A teleprompter for video helps you read a script while looking close to the camera. For beginners, the goal is not to look like a news anchor. The goal is to sound prepared without losing your own voice.
You can use a teleprompter for YouTube videos, course lessons, product demos, coaching clips, internal training, short-form videos, and presentations. The basics are the same: readable script, good eye line, comfortable pace.
What a video teleprompter does
A teleprompter displays your script while you speak. In a traditional setup, the text reflects onto glass in front of a camera. On iPhone, the idea is simpler: show the script close to the camera while recording.
That makes a teleprompter app useful for solo creators. You do not need a separate monitor, paper notes, or a second person feeding you lines.

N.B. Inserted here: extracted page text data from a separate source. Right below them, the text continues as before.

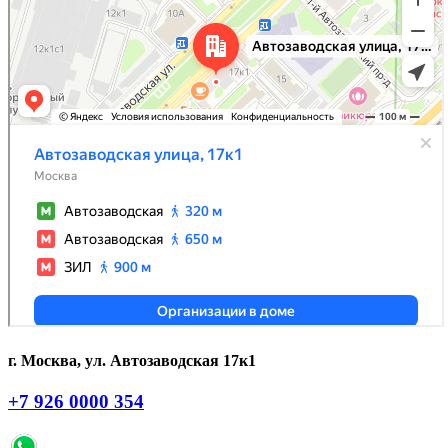
г. Москва, ул. Автозаводская 17к1
+7 926 0000 354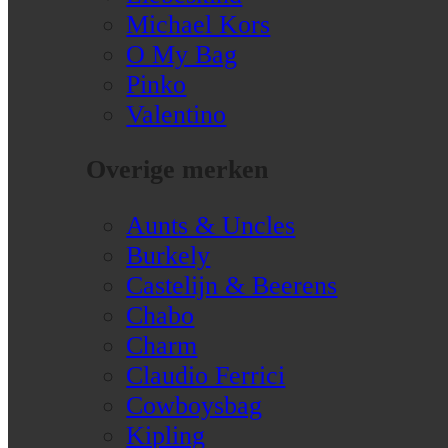
Michael Kors
O My Bag
Pinko
Valentino
Overige merken
Aunts & Uncles
Burkely
Castelijn & Beerens
Chabo
Charm
Claudio Ferrici
Cowboysbag
Kipling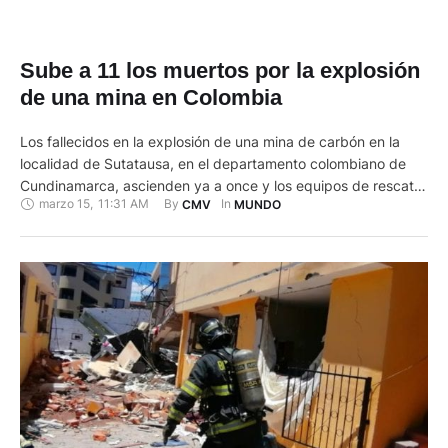
Sube a 11 los muertos por la explosión
de una mina en Colombia
Los fallecidos en la explosión de una mina de carbón en la
localidad de Sutatausa, en el departamento colombiano de
Cundinamarca, ascienden ya a once y los equipos de rescate
marzo 15
,
11:31 AM
By 
In 
CMV
MUNDO
siguen buscando a otras diez personas, informaron las
autoridades este 15 de marzo de 2023. La explosión ocurrió
el martes por la noche en la …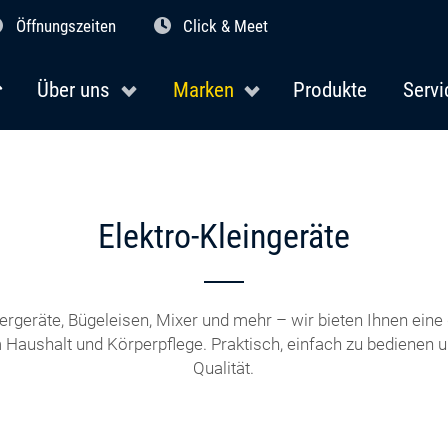
Öffnungszeiten
Click & Meet
Über uns
Marken
Produkte
Servi
Elektro-Kleingeräte
ergeräte, Bügeleisen, Mixer und mehr – wir bieten Ihnen ein
 Haushalt und Körperpflege. Praktisch, einfach zu bedienen un
Qualität.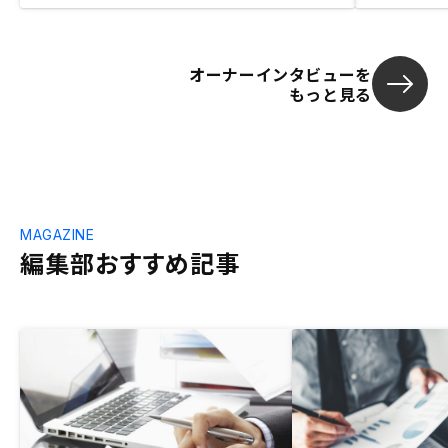
オーナーインタビューを
もっと見る
MAGAZINE
編集部おすすめ記事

Write for your mouth, not the page
The most beginner-friendly teleprompter tip is also the simplest: write the way you speak. A script that looks polished on the page can feel stiff on camera if the sentences are too long or formal.
Read the script out loud before recording. Add line breaks where you want to breathe. Replace phrases that sound unlike you. The teleprompter should support your delivery, not expose the fact that the writing was never meant to be spoken.
Set up the shot before the scroll
01 Phone height: keep the camera near eye level.
02 Text size: large enough to read without scanning.
03 Lighting: face a soft light source when possible.
04 Scroll pace: slower than you think for the first take.
05 Playback: check your eyes and pace before recording the full script.
Choose a scroll mode
Beginners often start with auto scrolling because it feels predictable. That is fine, especially for short scripts. But if the speed makes you rush, try a more flexible mode.
CueFrame includes voice, auto, and manual scrolling. Voice mode can follow your reading pace using Apple's on-device Speech framework. Auto mode keeps a fixed speed. Manual mode lets you drag through the script yourself.
"A teleprompter should give you confidence, not make you chase your own script."
Practice looking through the words
The text is not the audience. The viewer is. When you read, try to look through the screen toward one specific person. That mental shift helps your face stay alive instead of locked onto the words.
You do not need perfect eye contact. You just need fewer obvious glances away from the camera. Bigger text, shorter lines, and a slower scroll all help.
Keep the first take low pressure
Your first take is information. Use it to learn whether the script is too dense, the font is too small, or the scroll is too fast. Then adjust and record again.
Once you stop treating every take like the final take, the teleprompter becomes easier to use. You are not performing a perfect reading. You are building a repeatable recording workflow.
Bottom line: a beginner teleprompter setup should be simple: spoken script, eye-level camera, comfortable text, forgiving scroll mode, and one short test take.